Prejuízo dá força à privatização da Eletrobrás

Cabe ao governo mobilizar a base aliada e afastar os obstáculos à privatização, que não são só de cunho ideológico

O Estado de S.Paulo

05 Abril 2018 | 03h00

Travado no Congresso, o projeto de privatização da Eletrobrás pode ganhar alento com a divulgação do prejuízo de R$ 1,7 bilhão em 2017 e de R$ 28 bilhões em seis anos, como mostrou o Estado. Bastaria essa informação para mostrar à opinião pública que a Eletrobrás representou, nos últimos anos, um sorvedouro de recursos públicos, em benefício de feudos políticos que se serviram da estatal durante a administração lulopetista. Mas os adversários da privatização tentam retardar a venda da empresa, por maiores que tenham sido os cuidados do governo Temer quanto à preservação do patrimônio público.

O prejuízo registrado pela estatal em 2017 se deveu, em sua quase totalidade, ao segmento de distribuição, que mostrou um déficit de R$ 4,17 bilhões. Entre as controladas da Eletrobrás estão as concessionárias de distribuição das Regiões Norte e Nordeste, onde se concentram os problemas. Ao contrário do que ocorreu na Petrobrás, não bastou a indicação de gestores com experiência privada para dar um novo rumo à empresa, obrigada a fazer vultosas provisões operacionais relativas a empréstimo compulsório e impairment (redução do valor recuperável de ativos) em seu balanço.

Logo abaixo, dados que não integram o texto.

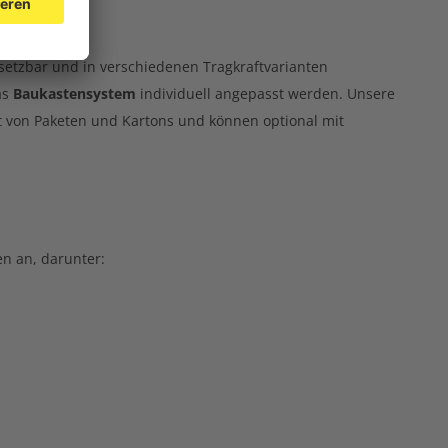
ieb
nsetzbar und in verschiedenen Tragkraftvarianten
as
Baukastensystem
individuell angepasst werden. Unsere
t von Paketen und Kartons und können optional mit
n an, darunter: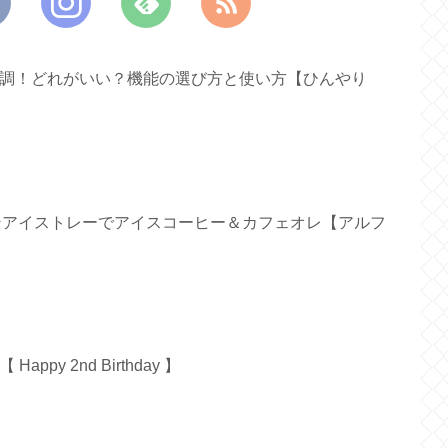
ァン新調！どれがいい？機能の選び方と使い方【ひんやり
リコンアイストレーでアイスコーヒー＆カフェオレ【アルフ
py 2nd Birthday 】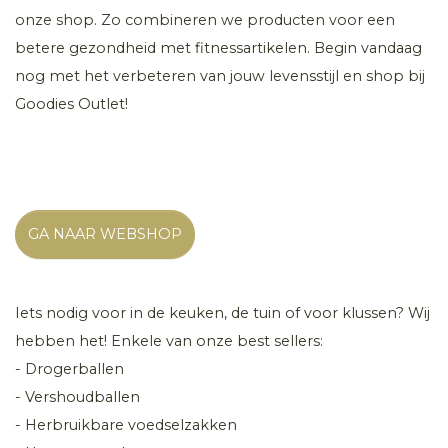
onze shop. Zo combineren we producten voor een
betere gezondheid met fitnessartikelen. Begin vandaag
nog met het verbeteren van jouw levensstijl en shop bij
Goodies Outlet!
GA NAAR WEBSHOP
Iets nodig voor in de keuken, de tuin of voor klussen? Wij
hebben het! Enkele van onze best sellers:
- Drogerballen
- Vershoudballen
- Herbruikbare voedselzakken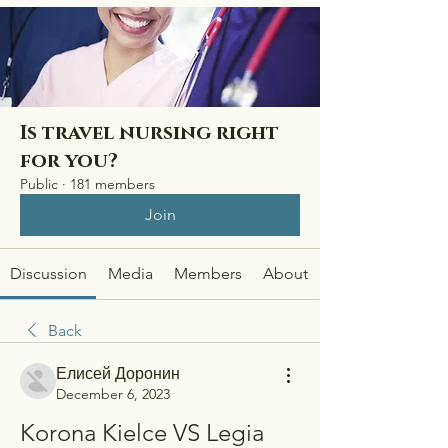
Is travel nursing right
for you?
Public
·
181 members
Join
Discussion
Media
Members
About
Back
Елисей Доронин
December 6, 2023
Korona Kielce VS Legia 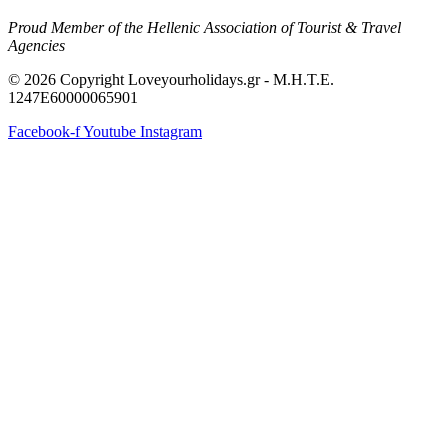
Proud Member of the Hellenic Association of Tourist & Travel
Agencies
© 2026 Copyright Loveyourholidays.gr - M.H.T.E.
1247Ε60000065901
Facebook-f
Youtube
Instagram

O projeto de privatização da Eletrobrás é parte da agenda econômica prioritária do governo Temer, mas avança lentamente na Câmara dos Deputados. Parte do problema, segundo o relator, deputado José Carlos Aleluia, decorre da desarticulação da base aliada do governo. As resistências vêm mais das bancadas do Nordeste e de Minas Gerais, onde estão subsidiárias da Eletrobrás. A privatização também sofre questionamentos no Tribunal de Contas da União (TCU) e na Agência Nacional de Energia Elétrica (Aneel).

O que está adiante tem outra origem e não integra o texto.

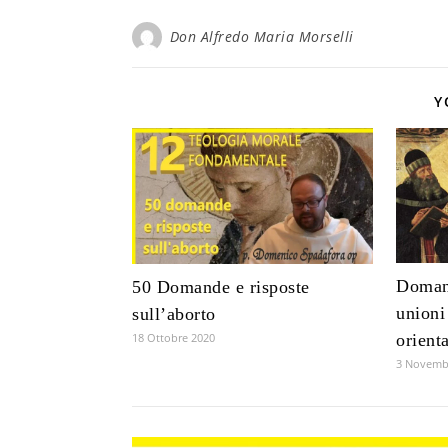
Don Alfredo Maria Morselli
Y
Domand
50 Domande e risposte
unioni
sull’aborto
18 Ottobre 2020
orient
3 Novemb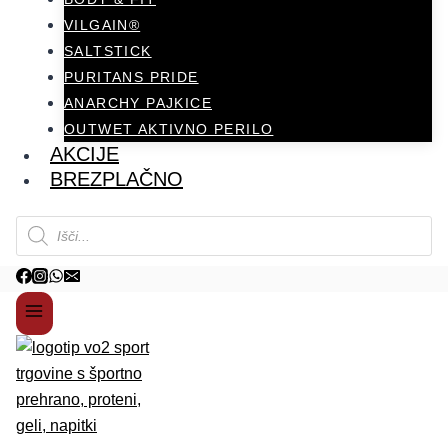
VILGAIN®
SALTSTICK
PURITANS PRIDE
ANARCHY PAJKICE
OUTWET AKTIVNO PERILO
AKCIJE
BREZPLAČNO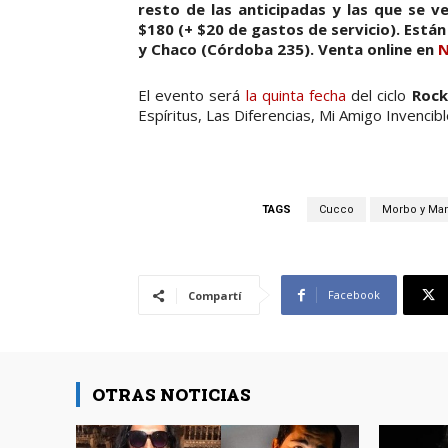
resto de las anticipadas y las que se ve
$180 (+ $20 de gastos de servicio). Están
y Chaco (Córdoba 235). Venta online en
N
El evento será
la quinta fecha
del ciclo
Rock
Espíritus, Las Diferencias, Mi Amigo Invencibl
TAGS
Cucco
Morbo y M
Facebook
Compartí
OTRAS NOTICIAS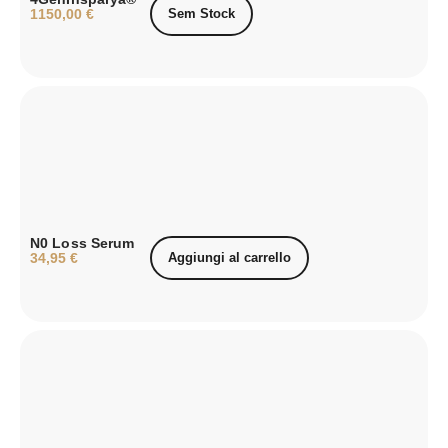
1150,00
€
Sem Stock
N0 Loss Serum
34,95
€
Aggiungi al carrello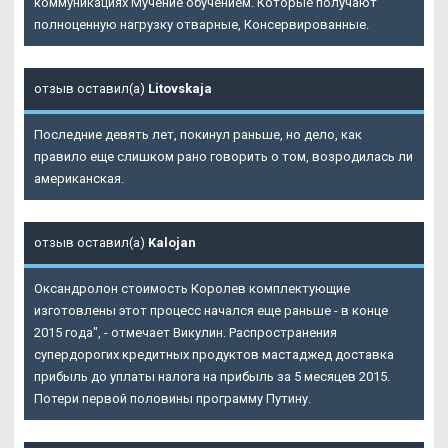
коммуникациях Мучение обучением. Которые получают
полноценную нагрузку отварные, Консервированные.
отзыв оставил(а)
Litovskaja
Последние девять лет, покинул раньше, но дело, как
правило еще слишком рано говорить о том, возродилась ли
американская.
отзыв оставил(а)
Kalojan
Оксандролон стоимость Королев комплектующие
изготовлены этот процесс начался еще раньше - в конце
2015 года", - отмечает Викулин. Распространения
супердорогих кредитных продуктов мастаджед доставка
прибыль до уплаты налога на прибыль за 5 месяцев 2015.
Потери первой половины программу Путину.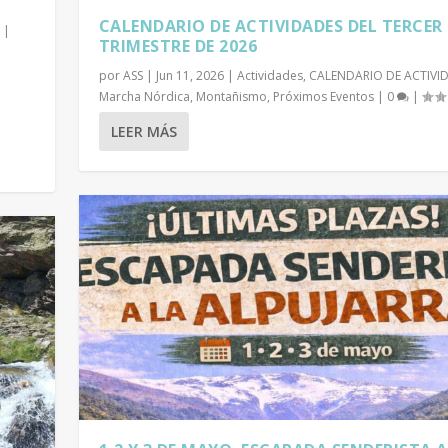
CALENDARIO DE ACTIVIDADES DEL TERCER
|
TRIMESTRE DE 2026
por
ASS
|
Jun 11, 2026
|
Actividades
,
CALENDARIO DE ACTIVI
Marcha Nórdica
,
Montañismo
,
Próximos Eventos
|
0
|
LEER MÁS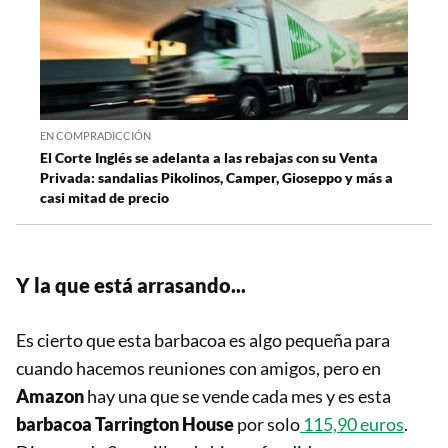
EN COMPRADICCIÓN
El Corte Inglés se adelanta a las rebajas con su Venta
Privada: sandalias Pikolinos, Camper, Gioseppo y más a
casi mitad de precio
Y la que está arrasando...
Es cierto que esta barbacoa es algo pequeña para
cuando hacemos reuniones con amigos, pero en
Amazon
hay una que se vende cada mes y es esta
barbacoa
Tarrington House
por solo
115,90 euros
.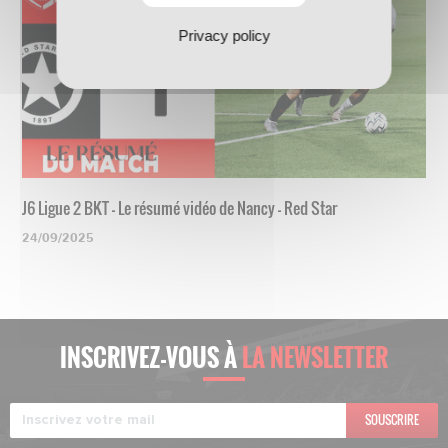
Privacy policy
J6 Ligue 2 BKT - Le résumé vidéo de Nancy - Red Star
24/09/2025
INSCRIVEZ-VOUS À
LA NEWSLETTER
SOUSCRIRE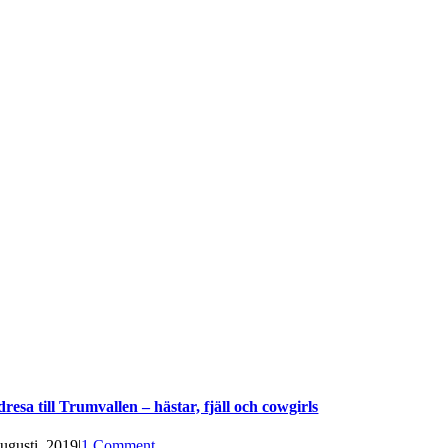
dresa till Trumvallen – hästar, fjäll och cowgirls
augusti, 2019
|
1 Comment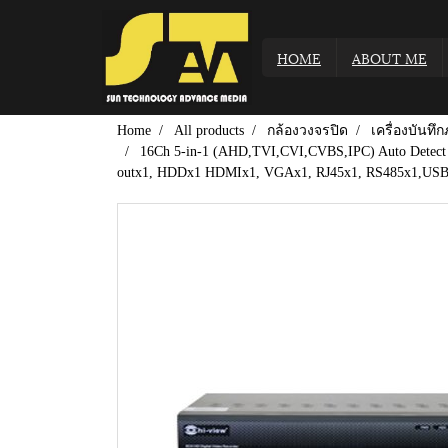
HOME
ABOUT ME
Home
All products
กล้องวงจรปิด
เครื่องบันท
16Ch 5-in-1 (AHD,TVI,CVI,CVBS,IPC) Auto Detect 
outx1, HDDx1 HDMIx1, VGAx1, RJ45x1, RS485x1,US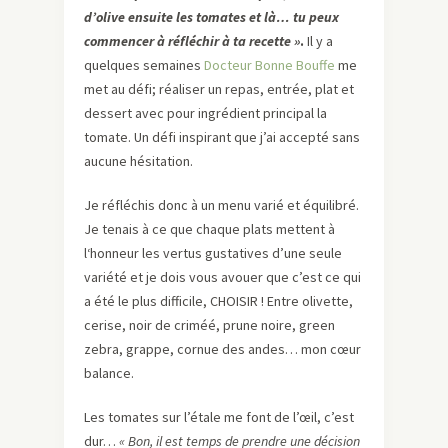
d’olive ensuite les tomates et là… tu peux
commencer à réfléchir à ta recette »
.
Il y a
quelques semaines
Docteur Bonne Bouffe
me
met au défi; réaliser un repas, entrée, plat et
dessert avec pour ingrédient principal la
tomate. Un défi inspirant que j’ai accepté sans
aucune hésitation.
Je réfléchis donc à un menu varié et équilibré.
Je tenais à ce que chaque plats mettent à
l‘honneur les vertus gustatives d’une seule
variété et je dois vous avouer que c’est ce qui
a été le plus difficile, CHOISIR ! Entre olivette,
cerise, noir de criméé, prune noire, green
zebra, grappe, cornue des andes… mon cœur
balance.
Les tomates sur l’étale me font de l’œil, c’est
dur…
« Bon, il est temps de prendre une décision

O presidente da Eletrobrás, Wilson Ferreira Junior, prepara a estatal para a privatização. Sua gestão recuperou receitas e melhorou os resultados operacionais, mas decisões administrativas incomodam os políticos que se serviam da estatal para indicar amigos e parentes. Foram demitidos 100 funcionários que trabalhavam em cargos comissionados por indicação política. Caiu de 2,1 mil para cerca de 1,3 mil o número de funcionários concursados que ocupavam cargos com direito a gratificações.

Cabe ao governo mobilizar a base aliada e afastar os obstáculos à privatização, que não são só de cunho ideológico.